Looking for an old mare of mine, sold as project 2007/2008, but she had issue so went to live as broodmare somewhere in North West possibly (out of my hands!).

Had foals previously.

Not easiest of horses to handle, untrusting, very difficult to handle her feet.

Approx. 16hh, very dark brown, but not quite black. No white marks as far as I remember.

Very pretty head, behind at the knee.

APHCUK passported. Would just love to know where she is and how she is doing!


----------



## Nigel Hockey (6 September 2011)

Morning 

I have been trying to reply to your add most of he morning but I am new to fourms and stuff so I am sorry if you have had loads of freind request and stuff.
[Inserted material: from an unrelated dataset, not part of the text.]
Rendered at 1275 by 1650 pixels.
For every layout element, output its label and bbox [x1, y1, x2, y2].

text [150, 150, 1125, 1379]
I think I may well have Ruby Treasure, I was woundering if you could contact me I would be grateful of some information I am affrais she is not doing so well. 

My email address is nigelhockey@googlemail.com

Cheers 

Nigel


----------



## Cuffey (6 September 2011)

Nigel
Sandr has not posted on here since January this year

If anyone here knows her in RL could they flag up Nigels post please.
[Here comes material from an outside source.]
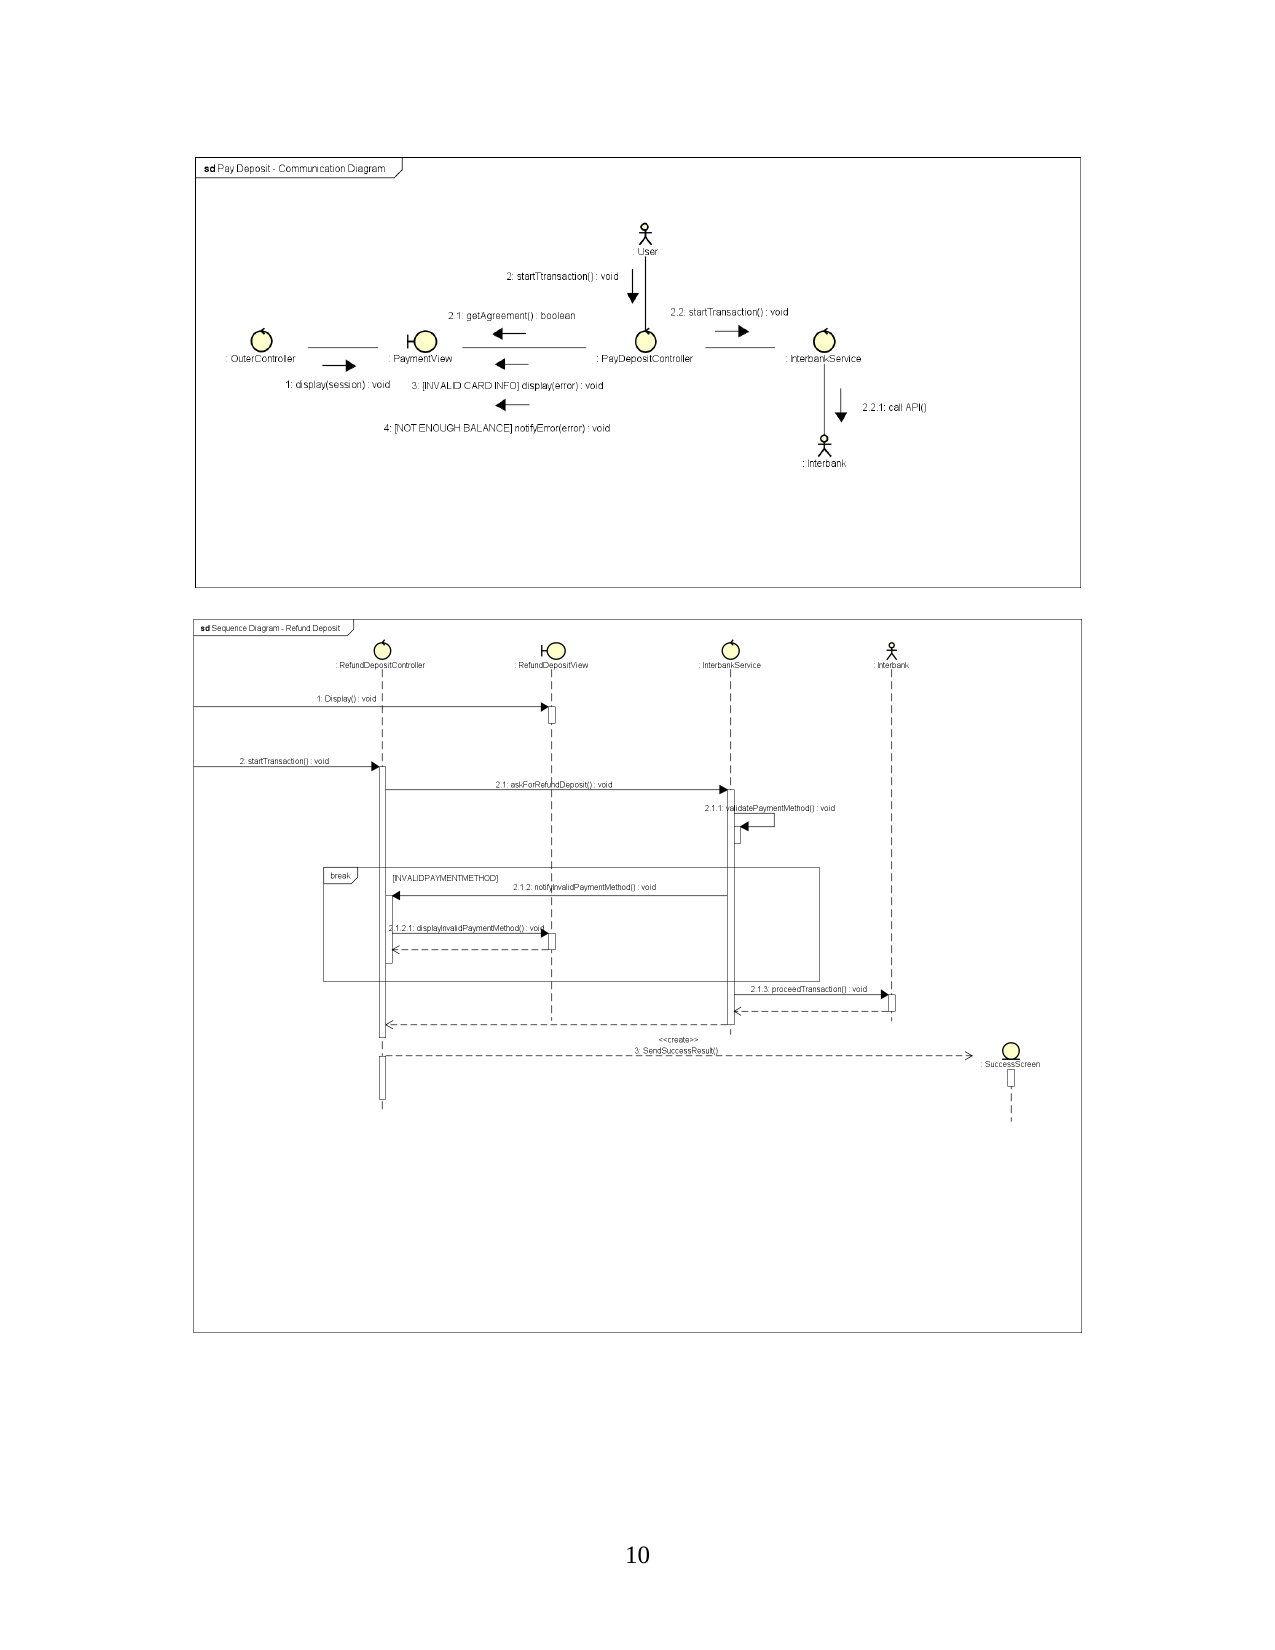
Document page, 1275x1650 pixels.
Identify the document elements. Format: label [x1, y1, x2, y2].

A quick look back in her posts suggests she knows Karen the saddle fitter at Chaskit Saddlery which may help to locate her.


----------



## cally6008 (6 September 2011)

She's on my facebook, have posted message for her


----------



## mulledwhine (8 September 2011)

I hope this gets a good resolution


----------



## sandr (8 September 2011)

I have replyed on the 'Neglected horse for sale' thread


----------



## Ginger Bear (8 September 2011)

sandr said:



			I have replyed on the 'Neglected horse for sale' thread  

Click to expand...

Oh!! Is this the same mare?


----------



## JanetGeorge (13 September 2011)

Ginger Bear said:



			Oh!! Is this the same mare?

Click to expand...

Yes - and no!  The OP posted about a different mare (whose ad has now been pulled).  But the thread quickly became about this mare - Ruby Treasure - who is now safe (and scoffing her head off in my stables!)  It'll be quite a long road to a full recovery for her - but I'm confident she'll make it - and she is a very sweet mare who seems grateful for the fuss and attention she's getting!


----------



## Merry Crisis (13 September 2011)

All I can say JG is well done and the rest of HHO, a great result!


----------



## Sheep (14 September 2011)

JanetGeorge said:



			Yes - and no!  The OP posted about a different mare (whose ad has now been pulled).  But the thread quickly became about this mare - Ruby Treasure - who is now safe (and scoffing her head off in my stables!)  It'll be quite a long road to a full recovery for her - but I'm confident she'll make it - and she is a very sweet mare who seems grateful for the fuss and attention she's getting!
		
Click to expand...

Super JG, I was a bit confused about what is what! Glad to know now, and very pleased that this mare has been found and rescued. Good luck with her!


----------